Definition
Portal Health Check is a Setup tool that evaluates the security configuration of Experience Cloud sites (formerly Community portals) against Salesforce's recommended security standards. It identifies vulnerabilities such as excessive guest user permissions, insecure sharing rules, and missing authentication requirements.
Real-World Example
The admin at GreenLeaf Organics runs Portal Health Check on their customer self-service portal and receives a score of 65. The tool identifies that guest users have access to the Account object (unnecessary for the FAQ-only portal), the session timeout is set too long, and HTTPS is not enforced on all pages. She fixes each issue and raises the score to 92.
Why Portal Health Check Matters
Portal Health Check is a Setup tool that evaluates the security configuration of Experience Cloud sites (formerly Community portals) against Salesforce's recommended security standards. It scans for common vulnerabilities including excessive guest user permissions, insecure sharing rules, overly permissive object access, missing authentication requirements, and session security settings. The tool generates a security score and a prioritized list of findings, making it easy for administrators to understand their portal's security posture and take corrective action. This is especially important because Experience Cloud sites expose Salesforce data to external users, creating a larger attack surface than internal-only configurations.
As organizations deploy customer portals, partner communities, and self-service sites, Portal Health Check becomes a non-negotiable part of the security governance process. Guest user profiles in Experience Cloud are a frequent source of data breaches when configured too permissively — attackers have exploited misconfigured guest access to extract Account, Contact, and custom object data from production orgs. Regular Portal Health Check audits should be conducted after every portal deployment, after permission changes, and on a recurring monthly schedule. Organizations that neglect this tool risk regulatory fines, customer data exposure, and reputational damage. The goal should be a score above 90, with any finding rated 'High' or 'Critical' resolved immediately.

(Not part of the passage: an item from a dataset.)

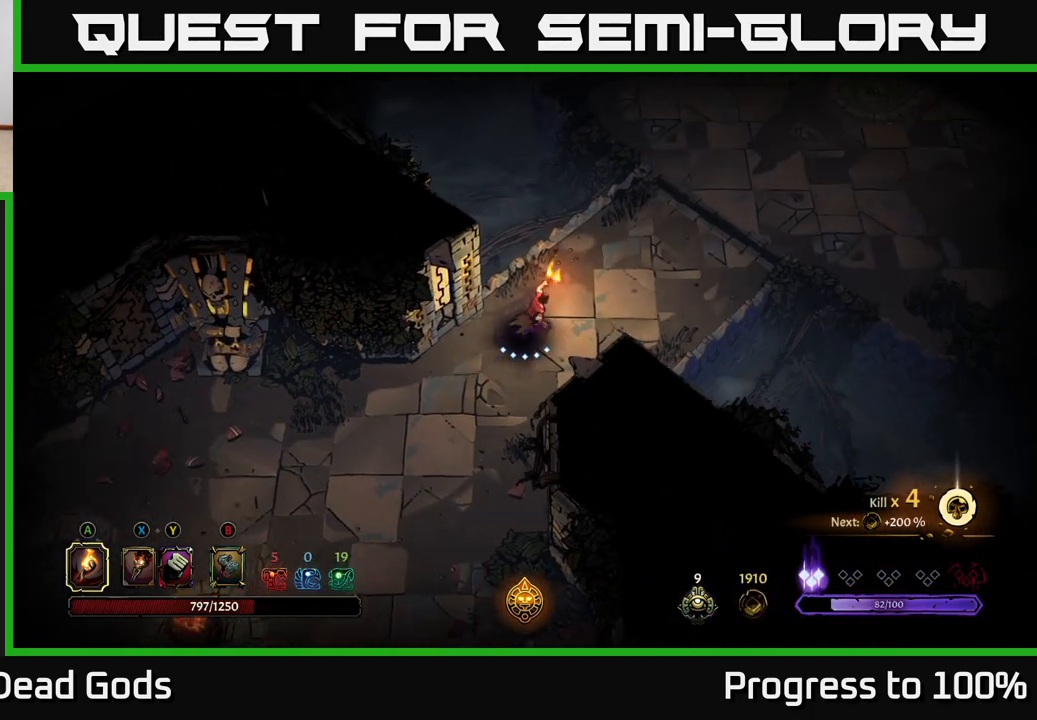
{"buttons": [], "left_stick": "up-right", "right_stick": "center", "events": []}
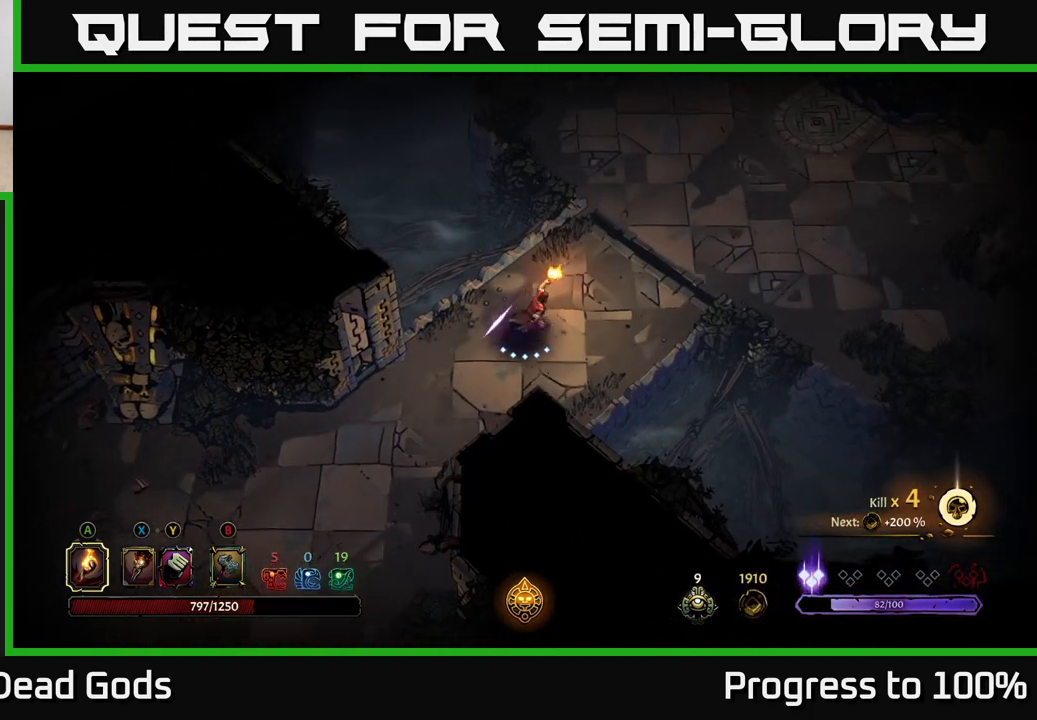
{"buttons": [], "left_stick": "up-right", "right_stick": "center", "events": []}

How Organizations Use Portal Health Check
- GreenLeaf Organics — GreenLeaf's admin runs Portal Health Check on their customer self-service portal and receives a score of 65. The tool identifies that guest users have access to the Account object, session timeout is too long, and HTTPS is not enforced. After fixing each issue, the score rises to 92, and a subsequent penetration test confirms no exploitable vulnerabilities.
- Pacific Partners Network — Pacific runs Portal Health Check after launching a partner community and discovers that sharing rules allow partners to see other partners' Opportunity data. The tool flags this as a Critical finding. The admin immediately tightens sharing rules to restrict partners to their own records only, preventing a potential competitive intelligence leak.
- Meridian Financial Services — Meridian conducts monthly Portal Health Check audits as part of their SOX compliance process. Each audit report is documented and stored for regulatory review. When auditors request evidence of portal security governance, Meridian provides 12 months of scored reports showing consistent improvement from 72 to 95, demonstrating proactive security management.